### What the task asks:
All of the data should be output character for character, except the pictures.

### Data:
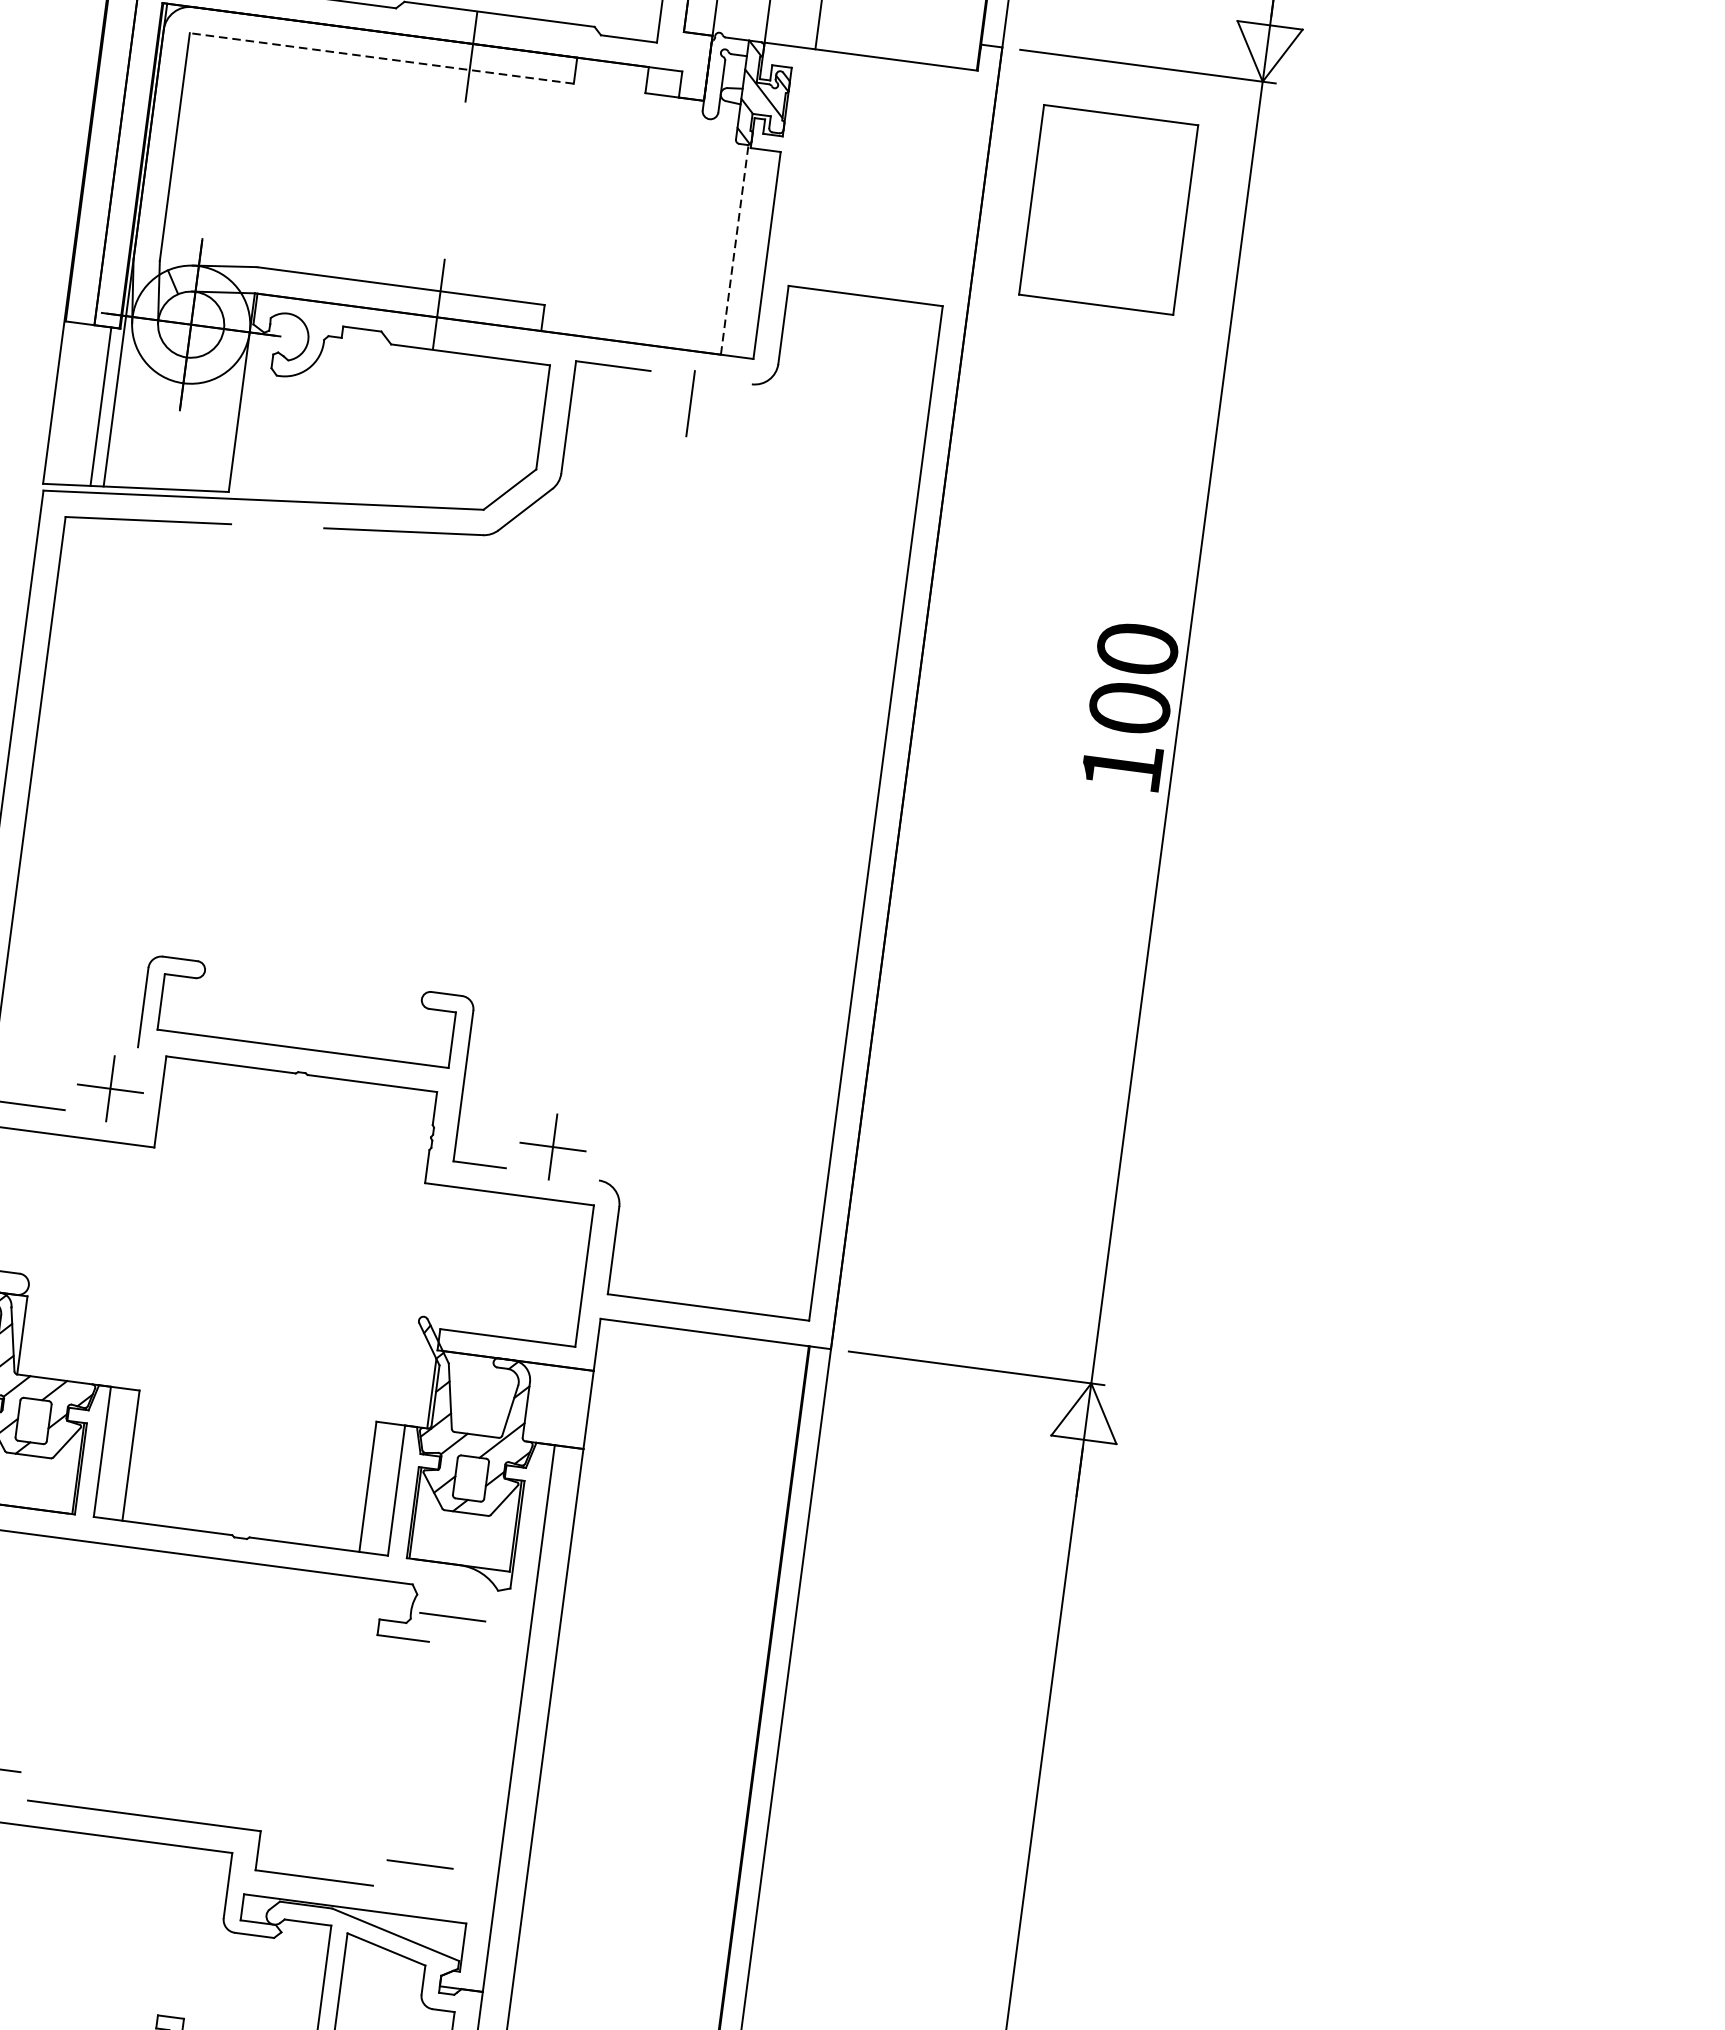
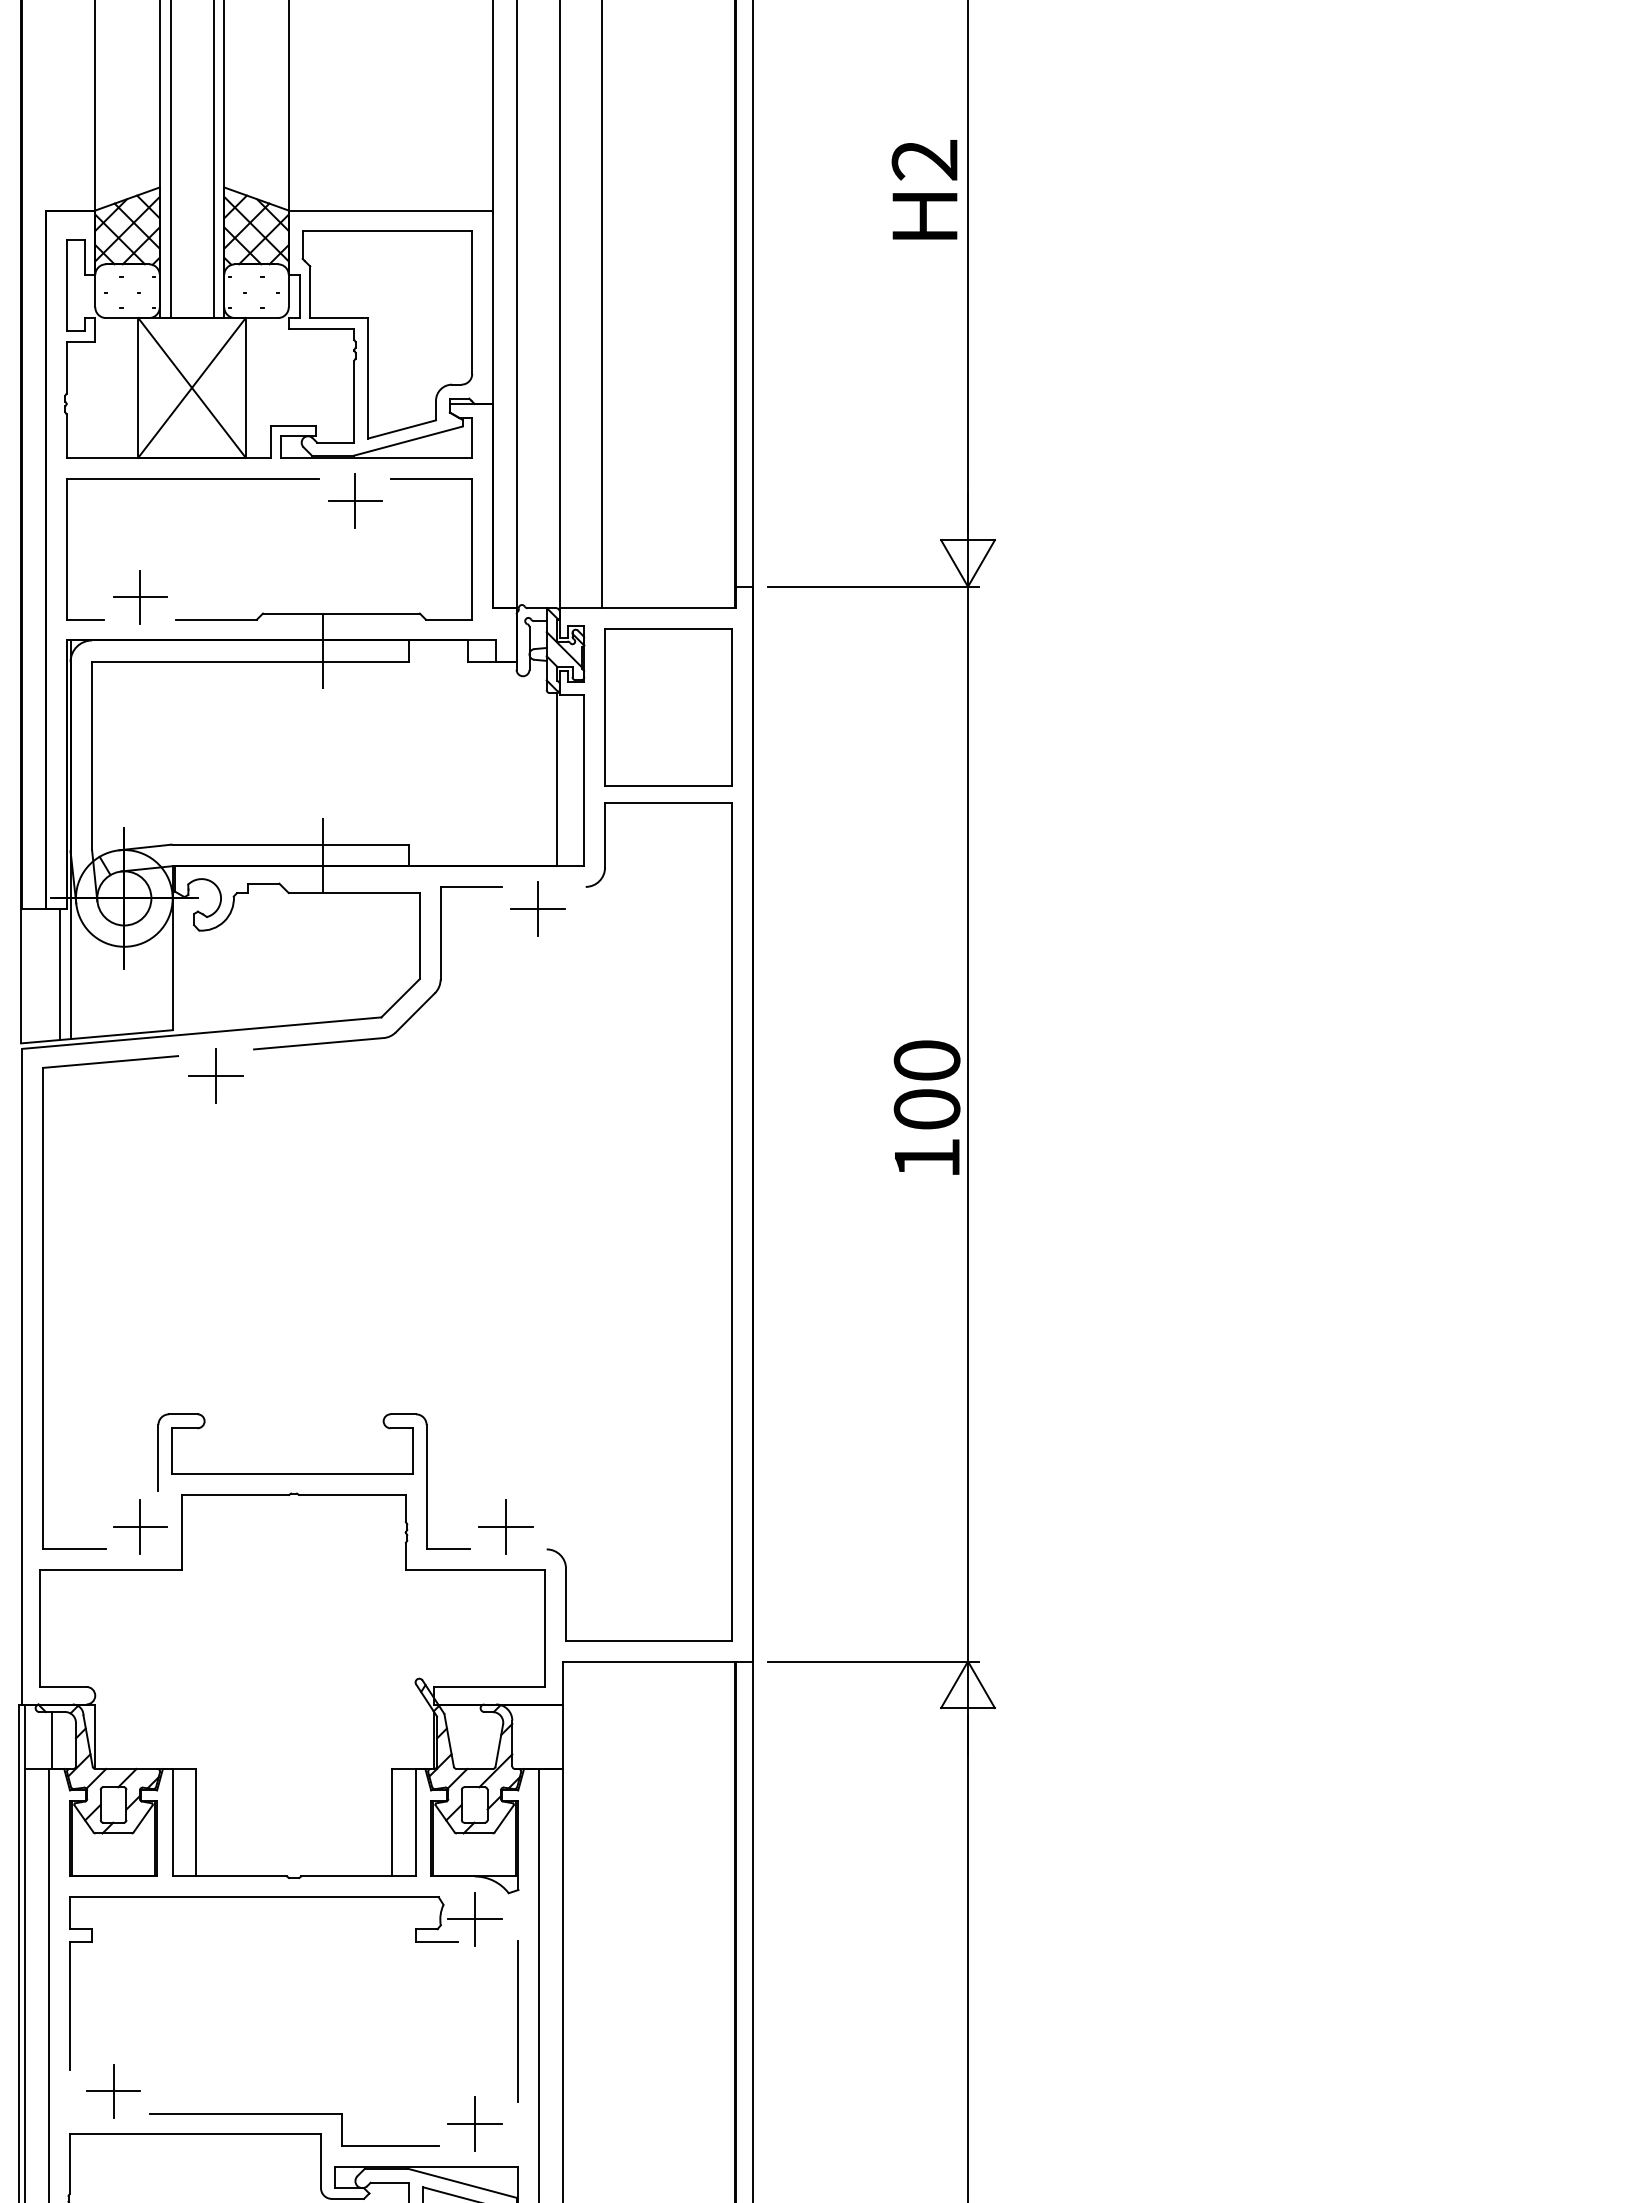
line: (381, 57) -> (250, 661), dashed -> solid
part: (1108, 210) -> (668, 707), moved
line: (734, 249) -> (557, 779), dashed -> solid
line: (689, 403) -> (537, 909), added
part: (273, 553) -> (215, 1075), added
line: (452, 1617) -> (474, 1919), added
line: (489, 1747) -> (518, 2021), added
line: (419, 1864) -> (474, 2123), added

### Result of the task:
line: (381, 57) -> (250, 661), dashed -> solid
part: (1108, 210) -> (668, 707), moved
line: (734, 249) -> (557, 779), dashed -> solid
line: (689, 403) -> (537, 909), added
part: (273, 553) -> (215, 1075), added
line: (452, 1617) -> (474, 1919), added
line: (489, 1747) -> (518, 2021), added
line: (419, 1864) -> (474, 2123), added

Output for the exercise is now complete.